**AANGELEVERD FRAGMENT:**

____________________

21.5 C
Amsterdam

Waarom we in Europa zo weinig oog hebben voor de burgeroorlog in Jemen

Ewout Klei
Ewout Klei
Journalist gespecialiseerd in politiek en geschiedenis.

Lees meer

De burgeroorlog in Jemen geldt als een ‘vergeten’ conflict, dat veel minder aandacht krijgt dan wat er bijvoorbeeld in Syrië gebeurt. Schrijver Dirk Wanrooij wil daar verandering in brengen. Hij is geboren in Jemen en is getrouwd met een Jemenitische vrouw. Hij schreef een boek over zijn persoonlijke geschiedenis met het land: Het huis in de wolken.

Wanrooij groeide, nadat hij met zijn ouders uit Jemen was vertrokken, op in Twente en Pakistan. Hij studeerde geschiedenis en Arabisch aan de Universiteit van Amsterdam. Van 2009 tot 2016 woonde en werkte Wanrooij in Caïro, onder andere als journalist.

Hij ontmoette daar ook zijn Schots-Jemenitische vrouw en volgde met haar de verschrikkelijke Jemenitische oorlog, die in 2015 uitbrak tussen de sjiitische Houthi-rebellen en de regering, die gesteund wordt door Saoedi-Arabië. De oorlog is nu al acht jaar aan de gang en heeft honderdduizenden dodelijke slachtoffers geëist.

Je bent in 1983 in Jemen geboren. Hoe kwamen je ouders daar terecht?

‘Mijn ouders kenden Jemen van een grote reis door het Midden-Oosten, die ze eind jaren zeventig hadden gemaakt. Ze begonnen hun reis in 1976 en reisden helemaal door naar Jemen, waar ze in 1978 een tijd verbleven. Ze waren verliefd op dat land maar konden er niet langer blijven, omdat ze geen werkvergunning konden krijgen. Enkele jaren later konden ze opnieuw naar Jemen. Daar werd ik geboren, als derde kind van het gezin.’

Hoe beleven je ouders de Jemenitische Burgeroorlog?

____________________

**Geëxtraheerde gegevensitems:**
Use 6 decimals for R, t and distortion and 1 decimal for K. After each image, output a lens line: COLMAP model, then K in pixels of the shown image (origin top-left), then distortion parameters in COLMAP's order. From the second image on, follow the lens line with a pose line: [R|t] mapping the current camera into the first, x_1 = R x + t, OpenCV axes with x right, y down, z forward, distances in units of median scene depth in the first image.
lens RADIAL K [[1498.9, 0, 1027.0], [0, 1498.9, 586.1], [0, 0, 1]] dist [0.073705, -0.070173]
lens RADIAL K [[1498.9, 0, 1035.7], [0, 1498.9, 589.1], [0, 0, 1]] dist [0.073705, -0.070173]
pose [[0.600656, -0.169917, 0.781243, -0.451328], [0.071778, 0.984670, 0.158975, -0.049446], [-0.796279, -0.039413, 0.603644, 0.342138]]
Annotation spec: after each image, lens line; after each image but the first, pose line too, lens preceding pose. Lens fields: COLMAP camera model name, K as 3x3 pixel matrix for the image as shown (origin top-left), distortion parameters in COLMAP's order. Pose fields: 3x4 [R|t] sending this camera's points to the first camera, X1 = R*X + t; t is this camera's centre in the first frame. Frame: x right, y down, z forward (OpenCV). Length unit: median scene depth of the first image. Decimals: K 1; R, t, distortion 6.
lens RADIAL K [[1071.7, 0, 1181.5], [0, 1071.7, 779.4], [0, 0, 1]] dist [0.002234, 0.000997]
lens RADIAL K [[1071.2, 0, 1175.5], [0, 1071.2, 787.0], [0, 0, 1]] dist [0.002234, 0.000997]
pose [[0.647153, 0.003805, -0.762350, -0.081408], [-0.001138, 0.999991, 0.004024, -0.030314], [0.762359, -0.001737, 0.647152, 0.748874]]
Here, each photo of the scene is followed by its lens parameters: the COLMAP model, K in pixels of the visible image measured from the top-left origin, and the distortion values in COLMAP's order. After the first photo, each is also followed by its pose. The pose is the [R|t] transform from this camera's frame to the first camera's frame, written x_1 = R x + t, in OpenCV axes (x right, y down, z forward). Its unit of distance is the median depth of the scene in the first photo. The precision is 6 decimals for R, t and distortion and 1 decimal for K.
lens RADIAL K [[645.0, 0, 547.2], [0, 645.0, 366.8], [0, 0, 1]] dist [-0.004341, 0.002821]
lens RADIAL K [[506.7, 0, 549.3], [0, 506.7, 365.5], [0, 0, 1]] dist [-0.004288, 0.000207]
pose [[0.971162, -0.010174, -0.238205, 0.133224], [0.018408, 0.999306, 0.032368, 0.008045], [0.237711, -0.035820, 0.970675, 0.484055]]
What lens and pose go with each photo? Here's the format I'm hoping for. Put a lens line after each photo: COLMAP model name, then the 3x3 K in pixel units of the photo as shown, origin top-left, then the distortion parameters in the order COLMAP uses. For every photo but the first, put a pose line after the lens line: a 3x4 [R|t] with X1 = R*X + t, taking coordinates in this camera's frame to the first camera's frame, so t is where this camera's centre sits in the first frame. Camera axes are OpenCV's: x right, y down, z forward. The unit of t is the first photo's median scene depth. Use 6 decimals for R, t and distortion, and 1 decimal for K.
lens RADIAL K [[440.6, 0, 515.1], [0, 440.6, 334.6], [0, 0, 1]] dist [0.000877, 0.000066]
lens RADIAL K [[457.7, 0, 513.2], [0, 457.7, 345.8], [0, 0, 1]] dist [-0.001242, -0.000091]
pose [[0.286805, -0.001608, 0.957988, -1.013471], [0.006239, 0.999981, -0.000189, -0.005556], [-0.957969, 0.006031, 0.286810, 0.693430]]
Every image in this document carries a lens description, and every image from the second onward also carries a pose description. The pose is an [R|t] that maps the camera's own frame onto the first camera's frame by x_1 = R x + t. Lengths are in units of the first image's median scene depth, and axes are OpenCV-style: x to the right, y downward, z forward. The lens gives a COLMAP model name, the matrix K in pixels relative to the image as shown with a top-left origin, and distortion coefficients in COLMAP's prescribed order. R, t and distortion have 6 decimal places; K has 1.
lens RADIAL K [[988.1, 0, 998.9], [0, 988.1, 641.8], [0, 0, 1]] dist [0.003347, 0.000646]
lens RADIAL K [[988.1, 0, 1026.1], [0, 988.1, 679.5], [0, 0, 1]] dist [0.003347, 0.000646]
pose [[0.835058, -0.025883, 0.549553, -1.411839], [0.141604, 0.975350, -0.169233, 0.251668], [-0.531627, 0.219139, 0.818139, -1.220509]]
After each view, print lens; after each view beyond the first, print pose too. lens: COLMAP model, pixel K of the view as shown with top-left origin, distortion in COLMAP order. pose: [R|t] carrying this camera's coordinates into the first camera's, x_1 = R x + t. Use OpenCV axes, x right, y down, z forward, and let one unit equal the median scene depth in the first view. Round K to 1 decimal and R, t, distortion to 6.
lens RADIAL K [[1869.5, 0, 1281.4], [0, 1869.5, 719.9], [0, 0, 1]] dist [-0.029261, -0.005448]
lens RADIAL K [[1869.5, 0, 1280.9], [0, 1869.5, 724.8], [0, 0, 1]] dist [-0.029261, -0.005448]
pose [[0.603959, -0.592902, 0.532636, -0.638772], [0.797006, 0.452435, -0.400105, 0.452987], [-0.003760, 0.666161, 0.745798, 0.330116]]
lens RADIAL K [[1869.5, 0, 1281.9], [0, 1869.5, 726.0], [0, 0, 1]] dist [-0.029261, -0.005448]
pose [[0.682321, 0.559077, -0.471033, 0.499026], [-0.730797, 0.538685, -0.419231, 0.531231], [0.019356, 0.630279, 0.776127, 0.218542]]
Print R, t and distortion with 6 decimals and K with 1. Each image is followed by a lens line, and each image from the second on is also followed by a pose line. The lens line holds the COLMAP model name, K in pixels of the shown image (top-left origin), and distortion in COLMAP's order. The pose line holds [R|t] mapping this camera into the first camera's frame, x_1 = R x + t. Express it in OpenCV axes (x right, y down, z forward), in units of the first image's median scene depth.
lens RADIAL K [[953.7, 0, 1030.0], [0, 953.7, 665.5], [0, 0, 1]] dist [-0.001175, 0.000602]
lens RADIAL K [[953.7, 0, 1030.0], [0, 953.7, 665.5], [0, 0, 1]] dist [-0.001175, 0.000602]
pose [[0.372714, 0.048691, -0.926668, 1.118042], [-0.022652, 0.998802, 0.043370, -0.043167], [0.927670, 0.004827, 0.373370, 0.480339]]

____________________

**DOEL VAN DE OPDRACHT:**
Zet de alinea uit het fragment hierboven die begint met "Wanrooij groeide, nadat hij" om in een beknopte puntenlijst met de belangrijkste feiten.

**OPLOSSING HIERONDER:**
- Na het vertrek uit Jemen met zijn ouders groeide Wanrooij op in Twente en Pakistan.
- Hij studeerde geschiedenis en Arabisch aan de Universiteit van Amsterdam.
- Van 2009 tot 2016 woonde en werkte hij in Caïro, onder meer als journalist.